HARUKA~恋~

「お待たせしました。カルボナーラになります」


遥奏くんの目の前に、できたてで湯気が入道雲のように立っているカルボナーラが登場した。


「先、食べて良い?」

「もちろん、良いよ」

「ありがと、じゃあ…いただきます!」


遥奏くんは上品にフォークでくるくるパスタを巻き取り、口に運んだ。

口に入れた瞬間、彼の目がカッと見開かれ、その後アヒル口になってその美味しさが伝わってくる。

女の子みたいな可愛い反応に、みている私までにんまりしてしまった。


「うんまい!!幸せだよ!久しぶりに食べたから上手さ倍増!この濃厚さがたまらないんだよなぁ…」


彼がカルボナーラを味わっていると、私の注文したフレンチトーストが運ばれて来た。


「パスタ屋でフレンチトースト頼むって邪道だな」

「良いじゃん。食べたかったんだから」


私はこれから生まれて初めてフレンチトーストを食べるのだ。

いくら遥奏くんでも、邪魔したら許さないよ。

私はフォークとナイフを持って慎重に切る。


「蒼井さん、フォークとナイフ逆じゃない?」

「ああ…。言ってなかったけど、私、左利きなんだ。だからこれが普通」

「へえ、左利きか…。
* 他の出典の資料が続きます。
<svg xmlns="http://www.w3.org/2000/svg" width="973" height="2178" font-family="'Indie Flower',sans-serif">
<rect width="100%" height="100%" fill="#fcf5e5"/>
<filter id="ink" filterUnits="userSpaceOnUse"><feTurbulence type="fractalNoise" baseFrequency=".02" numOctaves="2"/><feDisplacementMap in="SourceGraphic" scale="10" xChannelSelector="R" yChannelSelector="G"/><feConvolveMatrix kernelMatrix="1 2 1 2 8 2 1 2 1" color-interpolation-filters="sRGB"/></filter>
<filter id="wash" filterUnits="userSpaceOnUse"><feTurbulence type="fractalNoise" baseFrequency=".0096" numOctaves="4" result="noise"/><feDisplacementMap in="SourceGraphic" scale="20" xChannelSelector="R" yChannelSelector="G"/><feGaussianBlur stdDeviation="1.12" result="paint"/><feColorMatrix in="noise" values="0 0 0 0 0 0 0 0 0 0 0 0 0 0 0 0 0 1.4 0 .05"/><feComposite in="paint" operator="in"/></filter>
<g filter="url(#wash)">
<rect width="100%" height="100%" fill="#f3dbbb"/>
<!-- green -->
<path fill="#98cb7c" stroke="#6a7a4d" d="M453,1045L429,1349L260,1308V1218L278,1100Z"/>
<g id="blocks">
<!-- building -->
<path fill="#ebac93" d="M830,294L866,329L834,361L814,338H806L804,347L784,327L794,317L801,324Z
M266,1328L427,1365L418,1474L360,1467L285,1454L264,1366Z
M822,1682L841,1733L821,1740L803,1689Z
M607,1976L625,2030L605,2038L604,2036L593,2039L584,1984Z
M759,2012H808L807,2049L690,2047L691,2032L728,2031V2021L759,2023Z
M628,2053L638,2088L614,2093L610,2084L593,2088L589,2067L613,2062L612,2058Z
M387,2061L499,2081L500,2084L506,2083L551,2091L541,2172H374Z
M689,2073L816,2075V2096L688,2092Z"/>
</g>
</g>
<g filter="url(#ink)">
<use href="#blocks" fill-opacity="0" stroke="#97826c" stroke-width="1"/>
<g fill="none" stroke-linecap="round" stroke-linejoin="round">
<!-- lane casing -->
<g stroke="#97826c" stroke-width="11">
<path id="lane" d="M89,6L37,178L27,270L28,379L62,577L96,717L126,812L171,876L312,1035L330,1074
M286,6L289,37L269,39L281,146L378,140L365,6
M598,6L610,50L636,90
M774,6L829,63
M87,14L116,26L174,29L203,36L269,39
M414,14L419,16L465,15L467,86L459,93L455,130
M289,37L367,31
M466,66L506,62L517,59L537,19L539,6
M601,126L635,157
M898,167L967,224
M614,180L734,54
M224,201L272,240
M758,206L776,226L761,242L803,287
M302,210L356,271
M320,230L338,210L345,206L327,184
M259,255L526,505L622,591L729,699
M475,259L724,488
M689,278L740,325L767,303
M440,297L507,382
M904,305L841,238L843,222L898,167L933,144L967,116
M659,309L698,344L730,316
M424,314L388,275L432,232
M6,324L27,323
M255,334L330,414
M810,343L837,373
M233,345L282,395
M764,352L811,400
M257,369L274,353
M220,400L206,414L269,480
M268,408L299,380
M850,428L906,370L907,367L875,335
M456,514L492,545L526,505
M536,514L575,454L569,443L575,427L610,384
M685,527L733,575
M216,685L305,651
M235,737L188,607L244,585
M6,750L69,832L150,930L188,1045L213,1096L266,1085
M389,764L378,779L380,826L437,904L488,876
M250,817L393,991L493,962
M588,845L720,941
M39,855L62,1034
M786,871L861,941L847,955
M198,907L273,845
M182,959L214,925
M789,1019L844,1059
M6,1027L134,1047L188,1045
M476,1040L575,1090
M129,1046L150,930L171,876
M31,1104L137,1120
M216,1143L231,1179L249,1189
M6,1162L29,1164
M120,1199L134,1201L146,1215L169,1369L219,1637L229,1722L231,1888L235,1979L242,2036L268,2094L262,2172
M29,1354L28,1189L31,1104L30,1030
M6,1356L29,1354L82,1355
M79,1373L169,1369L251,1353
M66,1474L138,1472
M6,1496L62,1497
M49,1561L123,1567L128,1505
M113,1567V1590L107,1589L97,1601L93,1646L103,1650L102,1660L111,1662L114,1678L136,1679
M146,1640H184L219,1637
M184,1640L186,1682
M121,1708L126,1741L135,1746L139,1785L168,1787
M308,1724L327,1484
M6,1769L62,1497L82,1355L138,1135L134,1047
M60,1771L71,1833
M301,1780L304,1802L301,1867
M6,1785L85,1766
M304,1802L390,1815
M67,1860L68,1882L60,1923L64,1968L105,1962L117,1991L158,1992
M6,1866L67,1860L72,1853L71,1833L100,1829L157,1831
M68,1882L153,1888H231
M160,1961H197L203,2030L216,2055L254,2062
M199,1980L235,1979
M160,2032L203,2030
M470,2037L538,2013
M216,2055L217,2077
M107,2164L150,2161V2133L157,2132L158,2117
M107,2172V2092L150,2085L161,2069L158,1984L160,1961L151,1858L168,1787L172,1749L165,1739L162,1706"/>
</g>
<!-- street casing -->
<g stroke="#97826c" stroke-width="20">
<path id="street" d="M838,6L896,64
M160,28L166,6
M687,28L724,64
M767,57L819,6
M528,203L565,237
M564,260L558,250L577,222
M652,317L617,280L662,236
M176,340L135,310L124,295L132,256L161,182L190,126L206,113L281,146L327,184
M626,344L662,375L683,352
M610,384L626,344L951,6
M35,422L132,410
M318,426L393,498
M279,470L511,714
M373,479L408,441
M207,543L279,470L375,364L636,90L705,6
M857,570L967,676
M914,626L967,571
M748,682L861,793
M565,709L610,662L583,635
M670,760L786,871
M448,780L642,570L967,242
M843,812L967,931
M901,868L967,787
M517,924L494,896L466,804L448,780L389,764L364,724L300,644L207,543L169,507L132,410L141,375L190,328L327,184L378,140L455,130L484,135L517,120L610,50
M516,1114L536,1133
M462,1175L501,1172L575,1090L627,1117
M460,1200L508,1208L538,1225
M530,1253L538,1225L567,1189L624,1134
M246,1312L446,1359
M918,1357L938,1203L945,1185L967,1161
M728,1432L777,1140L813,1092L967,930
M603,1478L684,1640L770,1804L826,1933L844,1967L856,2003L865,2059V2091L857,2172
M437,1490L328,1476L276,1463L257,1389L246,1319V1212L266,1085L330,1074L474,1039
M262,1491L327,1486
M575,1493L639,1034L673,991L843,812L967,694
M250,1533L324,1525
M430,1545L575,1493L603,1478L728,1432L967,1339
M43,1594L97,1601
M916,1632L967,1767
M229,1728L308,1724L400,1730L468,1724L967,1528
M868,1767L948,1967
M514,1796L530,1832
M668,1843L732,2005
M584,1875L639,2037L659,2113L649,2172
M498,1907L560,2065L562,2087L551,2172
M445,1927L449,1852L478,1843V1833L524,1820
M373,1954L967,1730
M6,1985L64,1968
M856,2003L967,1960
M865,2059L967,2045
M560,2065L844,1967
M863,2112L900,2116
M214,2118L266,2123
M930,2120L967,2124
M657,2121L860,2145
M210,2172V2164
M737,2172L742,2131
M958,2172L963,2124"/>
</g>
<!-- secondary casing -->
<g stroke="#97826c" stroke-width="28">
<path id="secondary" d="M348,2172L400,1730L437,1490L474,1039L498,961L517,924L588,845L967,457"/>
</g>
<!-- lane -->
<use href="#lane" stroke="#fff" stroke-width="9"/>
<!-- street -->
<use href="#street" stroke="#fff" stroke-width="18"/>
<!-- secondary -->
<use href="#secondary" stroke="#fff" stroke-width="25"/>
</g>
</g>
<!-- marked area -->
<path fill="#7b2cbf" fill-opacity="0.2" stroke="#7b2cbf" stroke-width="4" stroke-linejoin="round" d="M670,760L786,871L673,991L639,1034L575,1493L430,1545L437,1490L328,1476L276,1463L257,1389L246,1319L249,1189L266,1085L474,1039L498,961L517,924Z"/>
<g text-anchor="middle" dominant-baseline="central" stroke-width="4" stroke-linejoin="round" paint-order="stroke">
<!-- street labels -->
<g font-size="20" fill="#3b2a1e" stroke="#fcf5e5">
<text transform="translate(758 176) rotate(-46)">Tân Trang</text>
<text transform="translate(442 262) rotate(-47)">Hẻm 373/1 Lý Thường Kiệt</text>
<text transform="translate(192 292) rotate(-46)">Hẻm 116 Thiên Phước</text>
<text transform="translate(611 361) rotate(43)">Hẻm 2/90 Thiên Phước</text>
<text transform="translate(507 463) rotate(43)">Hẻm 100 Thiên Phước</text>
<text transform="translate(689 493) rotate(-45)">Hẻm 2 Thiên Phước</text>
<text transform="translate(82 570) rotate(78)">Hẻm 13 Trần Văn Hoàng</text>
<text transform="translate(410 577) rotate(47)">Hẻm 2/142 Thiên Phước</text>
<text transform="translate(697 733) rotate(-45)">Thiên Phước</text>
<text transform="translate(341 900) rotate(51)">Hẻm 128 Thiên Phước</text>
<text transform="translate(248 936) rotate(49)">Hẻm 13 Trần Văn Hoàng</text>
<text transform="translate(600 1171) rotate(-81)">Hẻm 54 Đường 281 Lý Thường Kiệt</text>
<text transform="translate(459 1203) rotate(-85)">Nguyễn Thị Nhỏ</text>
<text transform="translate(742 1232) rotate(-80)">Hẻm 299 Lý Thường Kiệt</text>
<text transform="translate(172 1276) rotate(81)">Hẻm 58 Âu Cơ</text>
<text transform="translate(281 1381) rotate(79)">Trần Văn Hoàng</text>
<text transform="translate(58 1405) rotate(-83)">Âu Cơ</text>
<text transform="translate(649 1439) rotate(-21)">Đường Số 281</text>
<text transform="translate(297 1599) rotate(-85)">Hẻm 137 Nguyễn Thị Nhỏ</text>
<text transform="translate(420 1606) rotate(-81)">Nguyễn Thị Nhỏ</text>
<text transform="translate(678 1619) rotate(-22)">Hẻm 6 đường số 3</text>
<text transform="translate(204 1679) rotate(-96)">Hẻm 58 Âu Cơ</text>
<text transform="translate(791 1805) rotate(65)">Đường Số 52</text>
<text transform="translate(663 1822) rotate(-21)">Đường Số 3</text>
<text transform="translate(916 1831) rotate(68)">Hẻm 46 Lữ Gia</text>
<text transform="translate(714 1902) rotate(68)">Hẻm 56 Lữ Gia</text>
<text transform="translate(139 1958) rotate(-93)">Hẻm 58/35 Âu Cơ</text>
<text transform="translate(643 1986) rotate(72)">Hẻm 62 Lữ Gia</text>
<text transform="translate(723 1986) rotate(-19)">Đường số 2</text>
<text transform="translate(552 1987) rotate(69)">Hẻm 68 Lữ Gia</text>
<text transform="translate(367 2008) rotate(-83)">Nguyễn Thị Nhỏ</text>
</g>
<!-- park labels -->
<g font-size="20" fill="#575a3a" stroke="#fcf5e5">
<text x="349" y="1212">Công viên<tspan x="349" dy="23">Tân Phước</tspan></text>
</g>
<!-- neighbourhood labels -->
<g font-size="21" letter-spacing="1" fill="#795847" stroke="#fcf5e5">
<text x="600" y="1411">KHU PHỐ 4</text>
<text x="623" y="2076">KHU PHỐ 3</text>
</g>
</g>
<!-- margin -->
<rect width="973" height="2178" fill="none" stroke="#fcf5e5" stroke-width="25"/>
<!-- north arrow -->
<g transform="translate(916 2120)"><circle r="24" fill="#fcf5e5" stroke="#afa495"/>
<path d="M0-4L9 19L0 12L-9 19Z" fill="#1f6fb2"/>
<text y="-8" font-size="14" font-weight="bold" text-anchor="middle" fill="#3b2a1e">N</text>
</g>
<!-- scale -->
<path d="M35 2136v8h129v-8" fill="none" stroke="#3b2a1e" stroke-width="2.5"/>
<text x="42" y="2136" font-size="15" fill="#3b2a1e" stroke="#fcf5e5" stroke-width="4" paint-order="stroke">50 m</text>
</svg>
珍しいね」


女性の左利きがかなり珍しいということは最近独自に調べて分かった。

スマホが普及していなかったらずっと知らずに過ごしていたのかも知れない。

まず左利きは女性より男性の割合が圧倒的に多く、2倍以上いるらしい。

日本人は世界的に見たら全人口の12パーセントと割と多い。

アメリカやイギリスは矯正されて両手利きの割合が何と約30パーセント。
国民の3割が両手利きなんて格好良すぎる。
羨ましい限りだ。


私は両親に矯正されることも無く、左利きで今日まで生活してこれて貴重な人間なんだなと思った。
ありのままの私を大事にし、受け入れてくれた両親にはとても感謝している。

ただし、あのことを除いて…。


「蒼井さん、フレンチトースト、ちょっともらっても良い?オレのもあげるから」


…男子の分をもらう?!


そんな大それたことしたことが無い私は火が出るんじゃないかと疑いたくなる位一気に顔に血が巡り、熱々になった。


「蒼井さん、大丈夫?」

「ああ、うん。私も遥奏くんのカルボナーラ食べたいな…と思ってたから」


遥奏くんのカルボナーラ…

なんか、最初から食べかけもらう気満々でした!みたいな良い方。

欲丸出し。

自分の言ったことが恥ずかし過ぎて、もう俯くしかなかった。


「蒼井さん、はい」


皿の上にお裾分けのカルボナーラがちょこんと乗った。

私はこの一口を相当な覚悟を持って口に入れなくてはならない。

不自然に思われないよう細心の注意を払って口に入れた。







…これは!!






「美味しい!こんな美味しいカルボナーラ、初めて食べた!いつも自分で作ってるけど、ケタ違い。…ああ、もっと食べたかった」

「次来た時頼めば良いじゃん。しかも蒼井さん、料理上手だから、絶対旨いの作れるよ」







遥奏くん…






私を殺す気?





次もあるの?

料理上手って、この前置いていった弁当食べてくれたってこと?




私はもう耐えきれなくなって、意味も無く笑い出した。


「アハハ、アハハ、アハハハハ!」

「何笑ってるの?オレ、何か変なこと言った?」


おかしな反応を見せる私に連動して遥奏くんも笑い出した。
彼なんてお腹を抱えて笑っている。

初めて彼の本当の笑顔を見られた。

心から笑うと彼はこんな表情をするんだ。




きっと、いじめられてから今日まで100回以上泣いただろう。

だったら、これからは私が100回、
いや1000回笑わせたい。
時には、遥奏くんが大好きで、たぶん一番彼をよく知っている宙太くんにも手伝ってもらって…。







落ち着きを取り戻して、テーブルの上に視線を移した時には、既にカルボナーラは伸びきってしまっていた。